Fourth Street closed this week

By Tom Crawford
News Editor

Construction work in downtown Staples will reach Fourth Street this week, with the major north south road in Staples likely to be closed to most traffic for a few weeks.

Drivers should be looking for alternate north -south routes, which will include at least two intersections - Sixth and Eighth Streets - that are now gravel surfaces.

The first backhoe from Tom’s Backhoe Service on Wednesday was expected to be tearing up the Fourth Street intersection near the Sacred Heart Church and the Staples Post Office. By Friday evening the full block between Second and Third Avenues in Staples should be torn up to allow installation of new sanitary sewer and water lines.

Discussing progress Tuesday morning at the weekly progress meeting on the Old Highway 10 Turnback project, engineers and city officials said parts of the east end of the project now have returned to paved roadways, while new blocks to the west are being torn up.

While the Tuesday morning storm caused work to come to a halt, Tom Thompson, contractor and owner of the Tom’s Backhoe Service, said the day was being used to plan and prepare for drier weather.

The project is now in the downtown area and will be affecting more businesses each day. At least one, the Staples Laundromat, reportedly is closing down for a time due to the construction. Other businesses are arranging special parking areas and advising use of side or back doors for customers.

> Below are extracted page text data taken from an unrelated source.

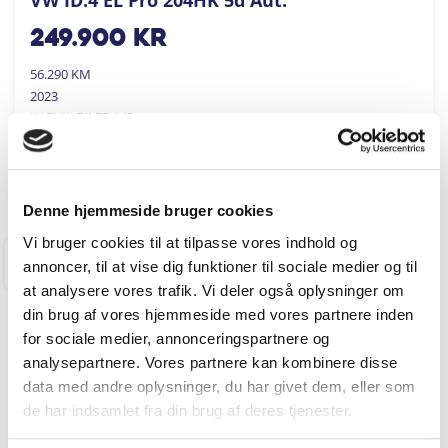
249.900
kr
56.290 KM
2023
KARVIL BILER A/S
FÅ BYTTEPRIS
Denne hjemmeside bruger cookies
Vi bruger cookies til at tilpasse vores indhold og
annoncer, til at vise dig funktioner til sociale medier og til
RINGKØBING
at analysere vores trafik. Vi deler også oplysninger om
din brug af vores hjemmeside med vores partnere inden
for sociale medier, annonceringspartnere og
analysepartnere. Vores partnere kan kombinere disse
data med andre oplysninger, du har givet dem, eller som
de har indsamlet fra din brug af deres tjenester.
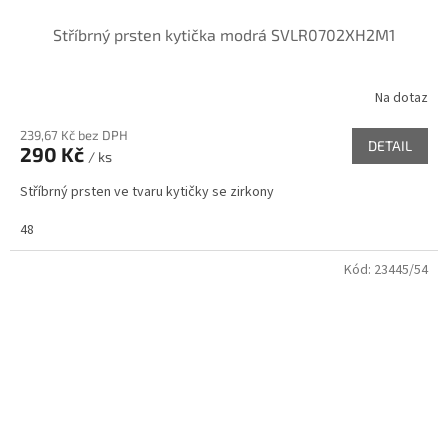
Stříbrný prsten kytička modrá SVLR0702XH2M1
Na dotaz
239,67 Kč bez DPH
DETAIL
290 Kč
/ ks
Stříbrný prsten ve tvaru kytičky se zirkony
48
Kód:
23445/54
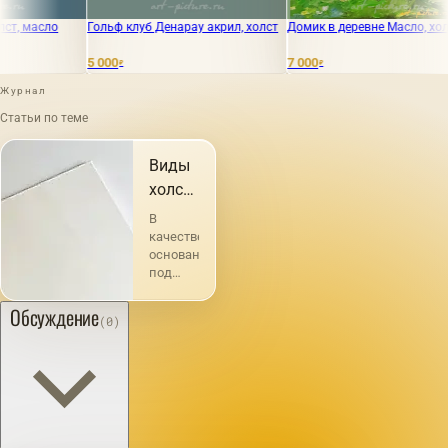
ьф клуб Денарау акрил, холст
Домик в деревне Масло, холст
Чей -то дом
акварель
00
7 000
1 200
₽
₽
₽
Журнал
Статьи по теме
Виды
холстов
и их
В
характеристика
качестве
основания
под
живопись
употребление
Обсуждение
(0)
холста
известно
с
глубокой
древности.
Например,
Плиний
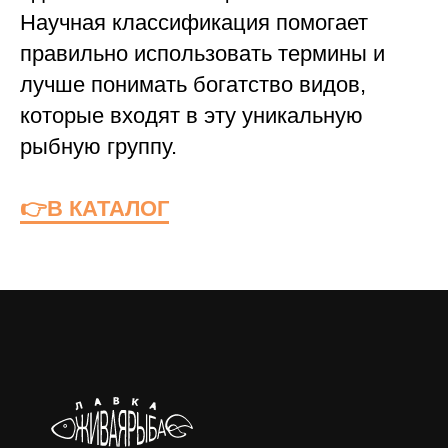
Научная классификация помогает
правильно использовать термины и
лучше понимать богатство видов,
которые входят в эту уникальную
рыбную группу.
👉В КАТАЛОГ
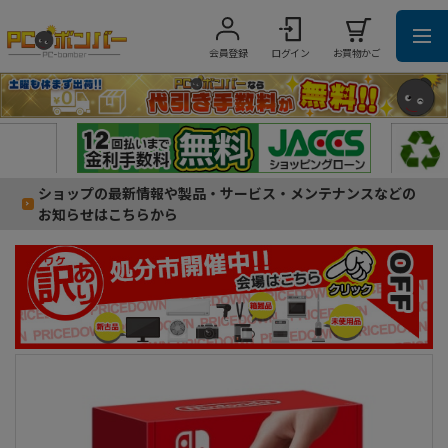
会員登録
ログイン
お買物かご
ショップの最新情報や製品・サービス・メンテナンスなどの
お知らせはこちらから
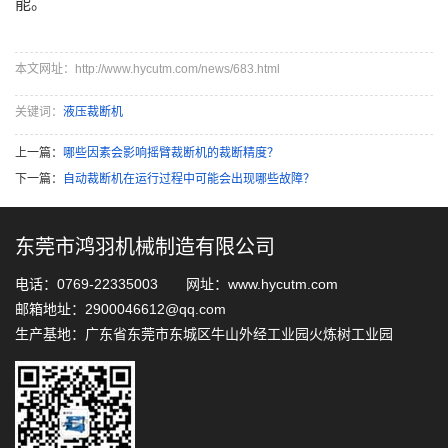
能。
本文网址：http://www.hycutm.com/news/683.html
关键词：
液压裁断机
上一篇：
哪些因素会影响摇臂裁断机的裁断精度？
下一篇：
自动裁断机在运行过程中可能会出现哪些故障？
东莞市鸿羽机械制造有限公司
电话：0769-22335003 网址：www.hycutm.com
邮箱地址：2900046612@qq.com
生产基地：广东省东莞市东城区牛山外经工业园火炼树工业园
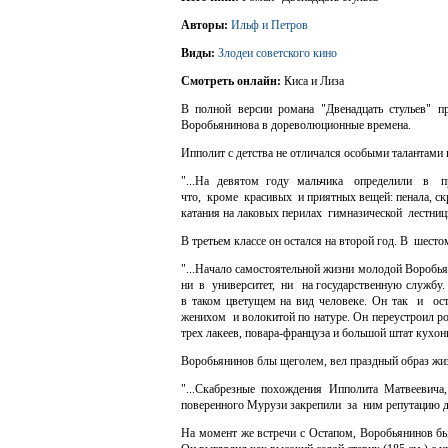
Авторы:
Ильф и Петров
Виды:
Злодеи советского кино
Смотреть онлайн:
Киса и Лиза
В полной версии романа "Двенадцать стульев" 
Воробьянинова в дореволюционные времена.
Ипполит с детства не отличался особыми талантами
"...На девятом году мальчика определили в при
что, кроме красивых и приятных вещей: пенала, с
катания на лаковых перилах гимназической лестницы
В третьем классе он остался на второй год. В шес
"...Начало самостоятельной жизни молодой Вороб
ни в университет, ни на государственную службу
в таком цветущем на вид человеке. Он так и о
женихом и волокитой по натуре. Он переустроил ро
трех лакеев, повара-француза и большой штат кухонн
Воробьянинов блы щеголем, вел праздный образ жиз
"...Скабрезные похождения Ипполита Матвеевич
поверенного Мурузи закрепили за ним репутацию де
На момент же встречи с Остапом, Воробьянинов б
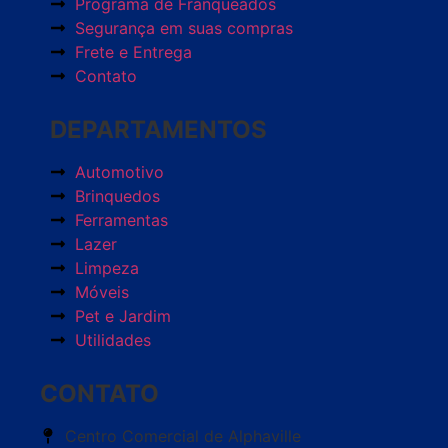
Programa de Franqueados
Segurança em suas compras
Frete e Entrega
Contato
DEPARTAMENTOS
Automotivo
Brinquedos
Ferramentas
Lazer
Limpeza
Móveis
Pet e Jardim
Utilidades
CONTATO
Centro Comercial de Alphaville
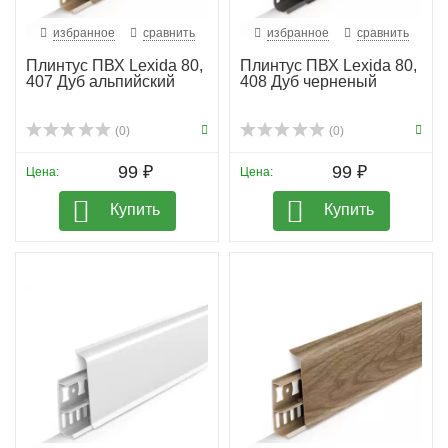
избранное
сравнить
избранное
сравнить
Плинтус ПВХ Lexida 80,
Плинтус ПВХ Lexida 80,
407 Дуб альпийский
408 Дуб черненый
(0)
(0)
99 ₽
99 ₽
Цена:
Цена:
Купить
Купить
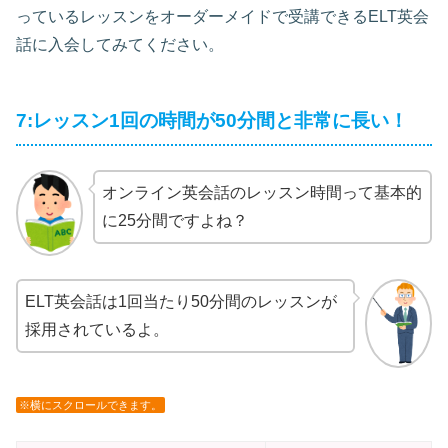
っているレッスンをオーダーメイドで受講できるELT英会
話に入会してみてください。
7:レッスン1回の時間が50分間と非常に長い！
オンライン英会話のレッスン時間って基本的
に25分間ですよね？
ELT英会話は1回当たり50分間のレッスンが
採用されているよ。
※横にスクロールできます。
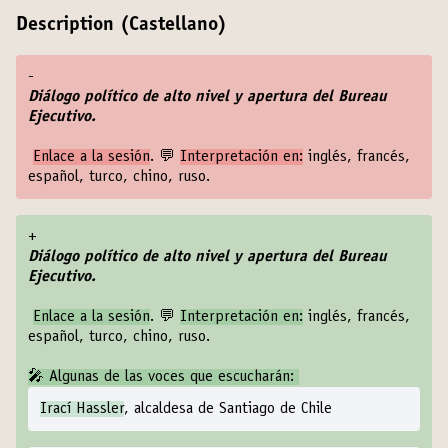
Description (Castellano)
-
Diálogo político de alto nivel y apertura del Bureau
Ejecutivo.
Enlace a la sesión
. 💬
Interpretación en:
inglés, francés,
español, turco, chino, ruso.
+
Diálogo político de alto nivel y apertura del Bureau
Ejecutivo.
Enlace a la sesión
. 💬
Interpretación en:
inglés, francés,
español, turco, chino, ruso.
🎤 Algunas de las voces que escucharán:
Irací Hassler
, alcaldesa de Santiago de Chile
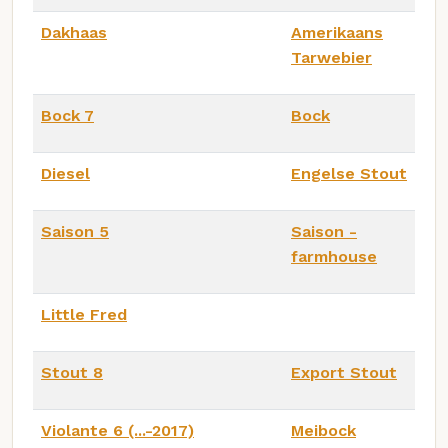
Dakhaas
Amerikaans
Tarwebier
Bock 7
Bock
Diesel
Engelse Stout
Saison 5
Saison -
farmhouse
Little Fred
Stout 8
Export Stout
Violante 6 (...-2017)
Meibock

Temporary water services are in place along Fourth Street and for most businesses and homes along Second Avenue, the route of the former Highway 10. In the downtown area, plywood sheets will be used to provide temporary sidewalks in front of businesses.

Tom’s crews on Monday installed sanitary sewer lines and manholes in the Fifth Street intersection area, which was an especially tough portion of the project.

Progress reports included the following;

East end, Second Avenue from 9th to

12th streets N.E.

Anderson Brothers crews laid the first layer of asphalt Friday on three blocks of Second Avenue, plus one block long sections of 9th and 11th Streets N.E. Local traffic only is being advised on these streets, which serve businesses and private homes on the east end of the project. Doucette Landscaping has started work on retaining walls in this area, which could take two to three weeks to complete. Sidewalks will follow the retaining walls.

Second Avenue, 6th

to 9th streets

Tom’s crews have returned the block from 8th to 9th streets to a level sand surface, with the sub grade being hauled in. The Eighth Street intersection is gravel and open to north south traffic. Sixth to Eighth Street is still tore up.

Second Avenue, 5th

to 6th streets

Thompson said he expects the Sixth Street intersection to be open to north-south traffic by late this week. They will be finishing with the large storm sewer installation under Second Avenue this week .

Fourth Street, Third

to Second Ave.

This one block will be torn up this week and excavating for water and sewer lines started. The fourway stop sign intersection at Second Avenue will be open to traffic this weekend.

Second Avenue between 4th and 5th

streets

The backhoe crews will turn at the Second Avenue intersection and proceed east to Fifth Street next week before coming back to do the one block of Fourth Street from Second Avenue to new Highway 10, probably a week later.

West of Fourth Street

Work on the west half of the project, from Fourth to west of First Avenue, is not likely to begin for about two to three weeks.

Drivers will be allowed to use the one-way alley behind the Staples Post Office in both directions in coming weeks. The payment boxes located in that alley will also remain in use. When the project moves west of Fourth Street,the south end of the alley will be blocked of by the construction.

So far, no contaminated soils have been encountered. Thompson was relieved to not find contaminated soil in the Fifth Street intersection area this past week.